The concession agreement for the utilization of Heraklion Port on Crete was finalized in Greek Parliament this week.
Deputy Maritime Affairs & Insular Policy Minister Stefanos Gikas announced that Grimaldi Group (Grimaldi Euromed SpA – Minoan Lines) had acquired a 67% share of the port for a total price of 80 million euros.
Greece’s public assets body, the HRADF (Hellenic Republic Asset Development Fund), will hold the remaining 33%. The HRDAF will also serve as the responsible Port Planning Authority working with the Grimaldi Group to maximize the investment.
Under the concession deal, Grimaldi Group is granted the right to utilize specific areas and infrastructure within the port for a set period of time including the management of the central port, which includes its cruise terminal, general and bulk cargo and container handling areas.

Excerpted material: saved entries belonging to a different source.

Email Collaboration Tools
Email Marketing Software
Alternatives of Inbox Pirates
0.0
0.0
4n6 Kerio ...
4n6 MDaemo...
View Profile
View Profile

According to Gikas, “the new investor will contribute 3.5% of its combined sales annually to the state and will be required to invest in new infrastructure and maintenance of existing facilities, including the adoption of green technologies”.
Additionally, a port fund will be set up which will oversee Heraklion’s Venetian Port, among others.
With regard to passenger shipping services, the concessionaire will be able to increase fees only once a year following the approval of the relevant government body.
Founded in 1972, Minoan Lines is one of the largest passenger ferry companies in Europe and main transport services provider for Crete.